Nouredine Adnane, venditore ambulante, si è dato fuoco l'11 febbraio dopo l'ennesimo - e ingiustificato- sequestro della merce. E' morto il 19 febbraio, dopo otto giorni di agonia.
LA TRAGEDIA. Raccontata in modo sintetico, e cioè dicendo solo che il venditore ambulante Noureddine Adnane si è dato fuoco dopo l’ennesimo sequestro della merce, la storia potrebbe anche essere, in qualche modo, tipicamente italiana.
Leggendone, mi sono venute alla mente le scene di Ragazzi Fuori di Marco Risi del ‘90. Lo ricordate? Giovani senza possibilità che escono dal carcere e si ritrovano nell’impossibilità di rientrare nella legalità per mancanza di opportunità e un ortodosso abbandono statale. Tra i protagonisti c’era Carmelo, che per guadagnare qualcosa faceva l’ambulante, in lotta costante con i vigili da cui si vedeva puntualmente sequestrato tutto. La lezione di Carmelo si poteva riassumere così: uno Stato che ti mette in galera senza fare niente per riabilitarti, che ti ributta in strada peggio di come ti ha preso e che poi ti ignora, ostacolando –e non valorizzando- i tuoi tentativi di costruirti una vita diversa. Ma Carmelo non è Noureddine: attenzione. Poiché Noureddine, a differenza del ragazzo siciliano, la licenza per fare l’ambulante l’aveva. Poiché Noureddine, e non è poco, era un immigrato marocchino.
La storia è di ordinaria esasperazione. Noureddine aveva ventidue anni, in Italia da dieci. All’ennesimo sequestro inflitto da un gruppo di vigili noto per il loro accanimento a danno di ambulanti immigrati, non ce l’ha fatta. E’ stato forse il bruciore della rabbia a spingerlo a cosparsi di benzina, a donare il suo corpo a fiamme veloci che l’hanno dilaniato. Il dolore di un’ingiustizia, sì. Di un sopruso. Perché l’accusa (quella di essere fermo nello stesso posto per più di un’ora) aveva un retrogusto troppo marcatamente razzista per essere digerita. Scivolando giù, gli si è bloccata in gola. E si è dato fuoco. Ma la sua protesta non è caduta nel nulla. Grazie anche alle testimonianze di altri ambulanti, la Procura ha aperto un’inchiesta per istigazione al suicidio. Più di un collega di Noureddine ha riferito delle continue vessazioni ad opera dei vigili. Da uno, in particolare: noto come Bruce Lee, già militante di Forza Nuova, braccio ornato da una svastica tatuata.

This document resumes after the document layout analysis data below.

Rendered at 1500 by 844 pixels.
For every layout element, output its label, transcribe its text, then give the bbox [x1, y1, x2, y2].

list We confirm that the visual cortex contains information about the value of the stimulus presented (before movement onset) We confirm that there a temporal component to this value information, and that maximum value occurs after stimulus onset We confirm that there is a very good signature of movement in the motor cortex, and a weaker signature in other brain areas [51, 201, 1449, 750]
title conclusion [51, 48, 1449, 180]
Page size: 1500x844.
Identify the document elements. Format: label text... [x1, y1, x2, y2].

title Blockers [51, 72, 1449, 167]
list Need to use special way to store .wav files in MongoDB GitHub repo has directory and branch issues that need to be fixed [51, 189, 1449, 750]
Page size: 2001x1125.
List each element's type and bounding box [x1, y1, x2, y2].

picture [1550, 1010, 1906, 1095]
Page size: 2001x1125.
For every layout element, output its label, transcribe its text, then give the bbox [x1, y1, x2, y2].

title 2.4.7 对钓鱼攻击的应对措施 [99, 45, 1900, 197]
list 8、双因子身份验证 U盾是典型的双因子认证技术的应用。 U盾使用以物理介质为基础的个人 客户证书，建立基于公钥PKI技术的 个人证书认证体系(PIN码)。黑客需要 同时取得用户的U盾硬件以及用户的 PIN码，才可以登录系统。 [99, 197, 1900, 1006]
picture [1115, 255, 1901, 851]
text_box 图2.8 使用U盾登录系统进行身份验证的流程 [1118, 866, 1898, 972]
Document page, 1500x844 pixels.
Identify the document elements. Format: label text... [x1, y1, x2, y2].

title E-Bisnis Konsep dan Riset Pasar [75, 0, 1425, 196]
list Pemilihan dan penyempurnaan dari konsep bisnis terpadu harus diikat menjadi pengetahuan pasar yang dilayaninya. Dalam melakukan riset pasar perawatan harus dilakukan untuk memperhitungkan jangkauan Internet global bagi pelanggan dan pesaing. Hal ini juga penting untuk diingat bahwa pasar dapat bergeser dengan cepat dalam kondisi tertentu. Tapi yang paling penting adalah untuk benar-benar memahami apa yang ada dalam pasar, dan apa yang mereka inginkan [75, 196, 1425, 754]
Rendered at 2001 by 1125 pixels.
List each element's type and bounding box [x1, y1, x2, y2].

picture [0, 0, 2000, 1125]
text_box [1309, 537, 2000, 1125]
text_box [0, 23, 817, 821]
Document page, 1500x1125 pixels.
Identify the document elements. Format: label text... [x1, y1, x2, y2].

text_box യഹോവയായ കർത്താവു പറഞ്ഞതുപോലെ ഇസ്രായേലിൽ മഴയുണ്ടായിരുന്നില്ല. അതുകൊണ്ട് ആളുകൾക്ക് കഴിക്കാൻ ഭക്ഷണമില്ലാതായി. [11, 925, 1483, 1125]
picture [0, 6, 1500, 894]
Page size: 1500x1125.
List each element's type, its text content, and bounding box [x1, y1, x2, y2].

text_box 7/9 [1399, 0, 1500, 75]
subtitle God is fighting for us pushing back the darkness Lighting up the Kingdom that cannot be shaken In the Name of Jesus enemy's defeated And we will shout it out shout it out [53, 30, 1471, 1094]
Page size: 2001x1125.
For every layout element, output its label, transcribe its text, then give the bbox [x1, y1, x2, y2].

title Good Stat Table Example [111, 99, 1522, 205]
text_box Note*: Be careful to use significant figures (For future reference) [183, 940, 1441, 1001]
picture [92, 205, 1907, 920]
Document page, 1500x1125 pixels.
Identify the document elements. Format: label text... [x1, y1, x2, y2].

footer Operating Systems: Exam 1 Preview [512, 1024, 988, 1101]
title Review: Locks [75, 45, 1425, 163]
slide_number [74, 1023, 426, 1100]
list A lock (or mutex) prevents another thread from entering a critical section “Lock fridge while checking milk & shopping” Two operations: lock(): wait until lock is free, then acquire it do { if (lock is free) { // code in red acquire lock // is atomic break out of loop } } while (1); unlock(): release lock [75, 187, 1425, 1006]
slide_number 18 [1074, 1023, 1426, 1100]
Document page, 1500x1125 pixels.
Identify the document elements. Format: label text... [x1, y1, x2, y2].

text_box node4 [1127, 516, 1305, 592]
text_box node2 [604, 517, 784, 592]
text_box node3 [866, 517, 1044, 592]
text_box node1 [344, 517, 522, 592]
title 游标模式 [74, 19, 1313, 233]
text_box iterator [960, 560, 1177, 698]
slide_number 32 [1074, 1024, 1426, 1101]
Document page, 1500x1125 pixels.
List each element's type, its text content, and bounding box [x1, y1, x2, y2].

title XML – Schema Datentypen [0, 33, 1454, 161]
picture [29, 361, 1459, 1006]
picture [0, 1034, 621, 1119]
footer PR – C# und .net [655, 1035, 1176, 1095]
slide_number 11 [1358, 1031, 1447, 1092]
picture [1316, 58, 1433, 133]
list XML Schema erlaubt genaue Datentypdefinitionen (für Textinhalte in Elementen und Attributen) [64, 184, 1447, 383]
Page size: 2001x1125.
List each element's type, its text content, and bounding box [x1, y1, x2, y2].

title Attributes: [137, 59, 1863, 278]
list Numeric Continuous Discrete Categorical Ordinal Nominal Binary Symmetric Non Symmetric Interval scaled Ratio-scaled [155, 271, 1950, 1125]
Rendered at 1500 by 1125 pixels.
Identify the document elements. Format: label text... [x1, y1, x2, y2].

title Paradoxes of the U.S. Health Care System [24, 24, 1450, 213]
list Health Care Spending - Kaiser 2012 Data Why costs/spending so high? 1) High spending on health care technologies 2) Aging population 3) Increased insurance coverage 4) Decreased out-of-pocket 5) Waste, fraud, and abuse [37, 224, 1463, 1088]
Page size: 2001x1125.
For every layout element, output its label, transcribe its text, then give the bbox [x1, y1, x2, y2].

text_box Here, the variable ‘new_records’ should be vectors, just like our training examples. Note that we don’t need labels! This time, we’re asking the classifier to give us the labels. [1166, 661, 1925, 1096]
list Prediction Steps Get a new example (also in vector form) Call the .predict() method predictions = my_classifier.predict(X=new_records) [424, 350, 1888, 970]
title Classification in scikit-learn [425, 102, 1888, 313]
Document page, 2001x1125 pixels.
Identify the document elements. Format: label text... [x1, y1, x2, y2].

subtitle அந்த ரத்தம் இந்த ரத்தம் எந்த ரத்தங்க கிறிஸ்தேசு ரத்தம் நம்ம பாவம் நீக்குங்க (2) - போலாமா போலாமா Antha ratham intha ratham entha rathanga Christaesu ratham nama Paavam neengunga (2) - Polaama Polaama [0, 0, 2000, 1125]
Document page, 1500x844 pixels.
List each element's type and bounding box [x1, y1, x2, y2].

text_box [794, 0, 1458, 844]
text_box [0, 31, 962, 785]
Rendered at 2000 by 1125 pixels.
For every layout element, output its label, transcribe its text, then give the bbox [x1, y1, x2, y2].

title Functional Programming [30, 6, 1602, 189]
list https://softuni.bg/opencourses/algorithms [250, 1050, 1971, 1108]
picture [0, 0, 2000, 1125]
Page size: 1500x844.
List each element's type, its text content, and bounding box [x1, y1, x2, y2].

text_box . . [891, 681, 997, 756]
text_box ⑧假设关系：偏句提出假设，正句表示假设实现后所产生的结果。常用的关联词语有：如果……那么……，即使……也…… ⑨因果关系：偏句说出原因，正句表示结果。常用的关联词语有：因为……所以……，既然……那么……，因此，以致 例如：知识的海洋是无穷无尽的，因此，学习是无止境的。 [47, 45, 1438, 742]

Un’ingiustizia, sì. Un sopruso. Per questo il Comitato Primo Marzo ha deciso di dedicare a lui, ai suoi occhi, alla sua giovane età, al suo futuro mancato il prossimo sciopero degli stranieri. Perché la sua storia esca dal recinto di Palermo e si inietti nell’indignazione nazionale. Perché si possa riflettere sulla velocità con cui razzismo e xenofobia possono recidere una vita. Perché non ci si stanchi, non ci si senta inerti di fronte all’arroganza, alla protervia. Perché è quello che non diciamo, quello per cui non protestiamo a rinvigorire questi atti. Nel nome di Noureddine, quindi, il Primo Marzo tutta l’Italia sarà in piazza. E sarà attraverso i suoi occhi, attraverso il suo sguardo di ragazzo infranto, che grideremo il bisogno di un’Italia libera dalla metastasi razzista.